• _Source records_:
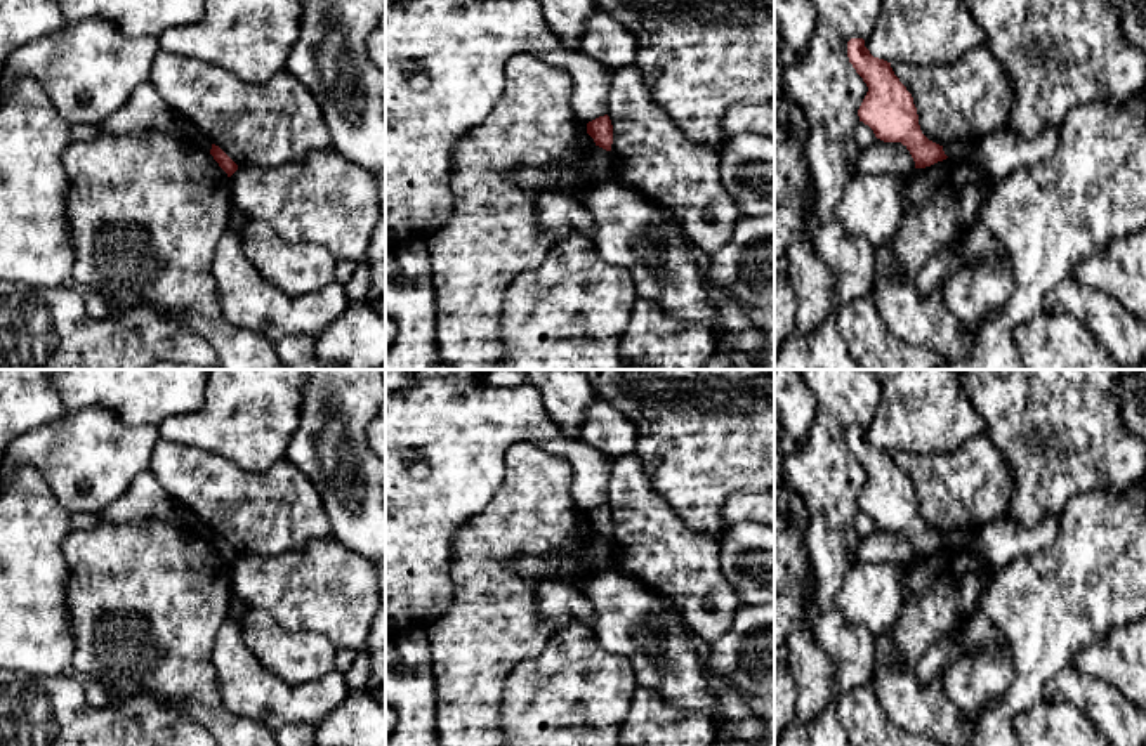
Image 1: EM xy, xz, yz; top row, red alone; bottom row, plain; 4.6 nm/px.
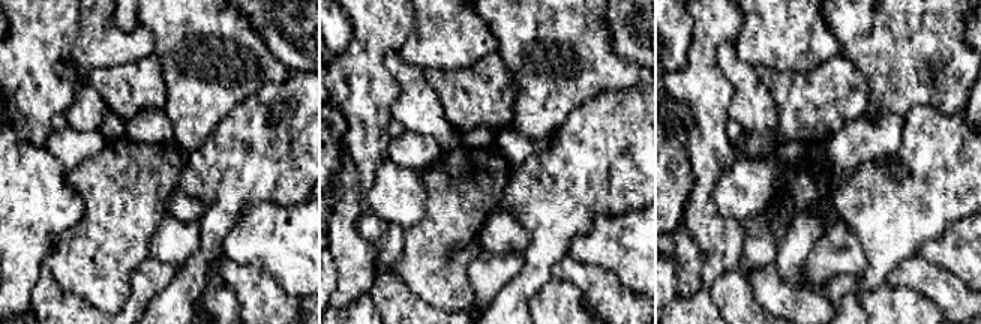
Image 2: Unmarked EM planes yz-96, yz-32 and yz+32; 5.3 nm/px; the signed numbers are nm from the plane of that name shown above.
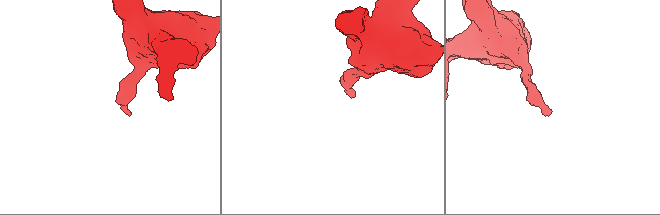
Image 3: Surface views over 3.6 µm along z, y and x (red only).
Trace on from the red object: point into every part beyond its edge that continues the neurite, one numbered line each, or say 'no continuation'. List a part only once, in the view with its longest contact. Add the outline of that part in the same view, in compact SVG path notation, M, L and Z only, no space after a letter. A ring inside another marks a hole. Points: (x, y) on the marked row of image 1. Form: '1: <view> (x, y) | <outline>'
...
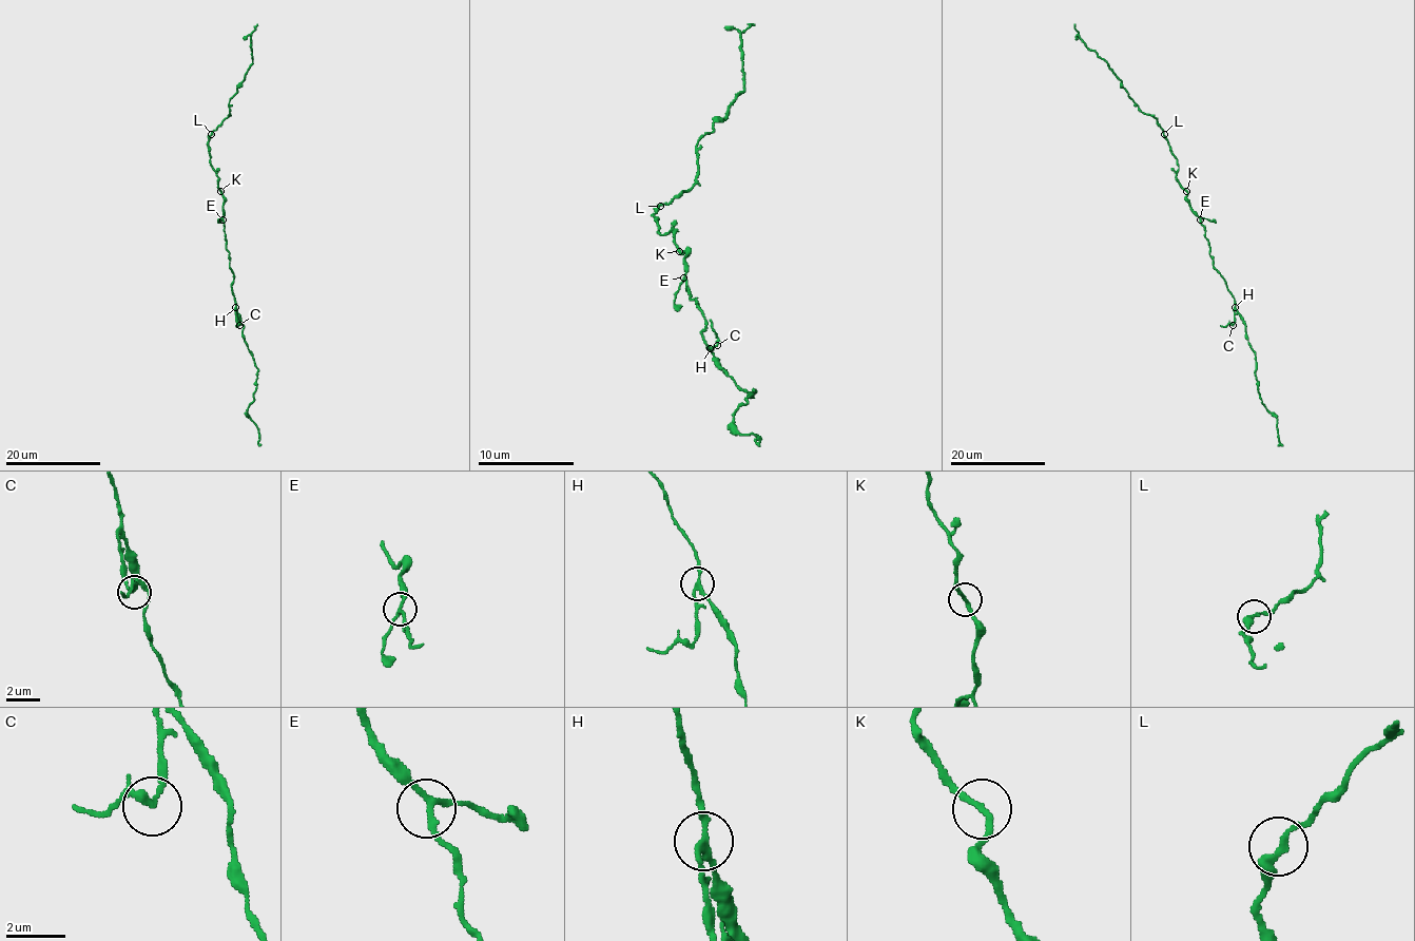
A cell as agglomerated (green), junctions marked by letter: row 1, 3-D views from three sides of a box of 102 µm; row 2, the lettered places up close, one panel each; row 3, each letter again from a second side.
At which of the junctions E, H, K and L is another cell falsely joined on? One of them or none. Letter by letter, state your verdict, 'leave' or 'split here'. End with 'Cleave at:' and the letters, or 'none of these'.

• _Exercise prompt_:
In the listing above, find the line with "Image 1: EM" and the line with "Trace on from". Copy exactly those two and every line between, without the pictures.

• _Solved exercise_:
Image 1: EM xy, xz, yz; top row, red alone; bottom row, plain; 4.6 nm/px.
Image 2: Unmarked EM planes yz-96, yz-32 and yz+32; 5.3 nm/px; the signed numbers are nm from the plane of that name shown above.
Image 3: Surface views over 3.6 µm along z, y and x (red only).
Trace on from the red object: point into every part beyond its edge that continues the neurite, one numbered line each, or say 'no continuation'. List a part only once, in the view with its longest contact. Add the outline of that part in the same view, in compact SVG path notation, M, L and Z only, no space after a letter. A ring inside another marks a hole. Points: (x, y) on the marked row of image 1. Form: '1: <view> (x, y) | <outline>'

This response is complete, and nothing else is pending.